Above all, the old history books told the story of the 20th century as a kind of protracted, painful but ultimately pleasing triumph of the West. The heroes (Western democracies) were confronted by a succession of villains (the Germans, the Japanese, the Russians) but ultimately good always triumphed over evil. The world wars and the Cold War were thus morality plays on a global stage. But were they? And did the West really win the 100 years’ war that was the 20th century?

Let me now reformulate those preliminary schoolboy thoughts in rather more rigorous terms. In what follows, I shall argue that historians’ traditional explanations for the violence of the 20th century are necessary but not sufficient.

The extreme violence of the century was highly variegated. It was not all a matter of armed men clashing. Of the total deaths attributed to the Second World War, two-thirds were civilians. Sometimes they were the victims of discrimination, as when people were selected for murder on the basis of their race or class. Sometimes they were victims of indiscriminate violence, as when the British and American forces bombed whole cities to rubble. Sometimes they were murdered by foreign invaders, sometimes by their own neighbours. Clearly, then, any explanation for the sheer scale of the carnage needs to go beyond the realm of conventional military analysis.
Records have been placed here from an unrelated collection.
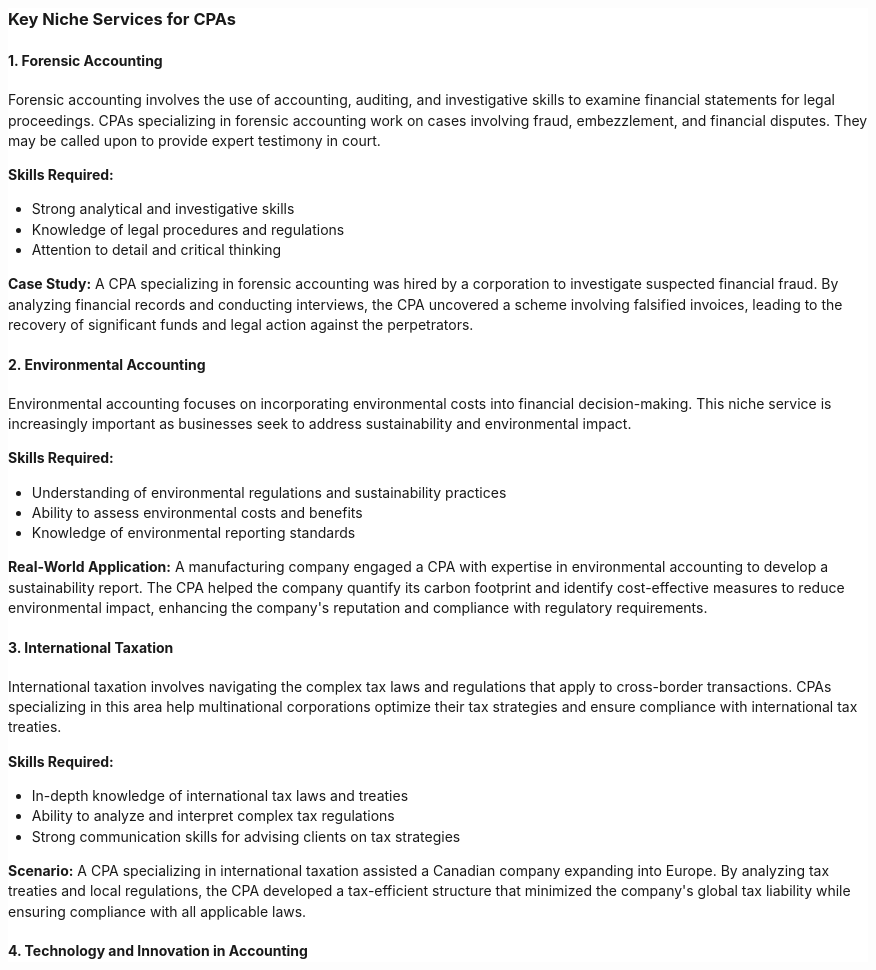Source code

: ### Key Niche Services for CPAs

#### 1. Forensic Accounting

Forensic accounting involves the use of accounting, auditing, and investigative skills to examine financial statements for legal proceedings. CPAs specializing in forensic accounting work on cases involving fraud, embezzlement, and financial disputes. They may be called upon to provide expert testimony in court.

**Skills Required:**
- Strong analytical and investigative skills
- Knowledge of legal procedures and regulations
- Attention to detail and critical thinking

**Case Study:**
A CPA specializing in forensic accounting was hired by a corporation to investigate suspected financial fraud. By analyzing financial records and conducting interviews, the CPA uncovered a scheme involving falsified invoices, leading to the recovery of significant funds and legal action against the perpetrators.

#### 2. Environmental Accounting

Environmental accounting focuses on incorporating environmental costs into financial decision-making. This niche service is increasingly important as businesses seek to address sustainability and environmental impact.

**Skills Required:**
- Understanding of environmental regulations and sustainability practices
- Ability to assess environmental costs and benefits
- Knowledge of environmental reporting standards

**Real-World Application:**
A manufacturing company engaged a CPA with expertise in environmental accounting to develop a sustainability report. The CPA helped the company quantify its carbon footprint and identify cost-effective measures to reduce environmental impact, enhancing the company's reputation and compliance with regulatory requirements.

#### 3. International Taxation

International taxation involves navigating the complex tax laws and regulations that apply to cross-border transactions. CPAs specializing in this area help multinational corporations optimize their tax strategies and ensure compliance with international tax treaties.

**Skills Required:**
- In-depth knowledge of international tax laws and treaties
- Ability to analyze and interpret complex tax regulations
- Strong communication skills for advising clients on tax strategies

**Scenario:**
A CPA specializing in international taxation assisted a Canadian company expanding into Europe. By analyzing tax treaties and local regulations, the CPA developed a tax-efficient structure that minimized the company's global tax liability while ensuring compliance with all applicable laws.

#### 4. Technology and Innovation in Accounting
Ethnicity, economics and empires

Three things seem to me necessary to explain the extreme violence of the 20th century, and in particular why so much of it happened at certain times, notably the early 1940s, and in certain places, specifically Central and Eastern Europe, Manchuria and Korea. These may be summarised as:

By ethnic conflict, I mean major discontinuities in the social relations between certain ethnic groups – specifically, the breakdown of sometimes quite far-advanced processes of assimilation. This was greatly stimulated in the 20th century by the dissemination of the hereditary principle in theories of racial difference (even as that principle was waning in the realm of politics) and by the political fragmentation of ‘borderland’ regions of ethnically mixed settlement.

By economic volatility, I mean the frequency and amplitude of changes in the rate of economic growth, prices, interest rates and employment, with all the associated social stresses and strains.

And by empires in decline, I mean the decomposition of the multinational European empires that had dominated the world at the beginning of the century and the challenge posed to them by the emergence of new empire-states in Turkey, Russia, Japan and Germany. This is also what I have in mind when I identify the ‘descent of the West’ as the most important development of the 20th century. Powerful though the United States was at the end of the Second World War – the apogee of its unspoken empire – it was still much less powerful than the European empires had been 45 years before.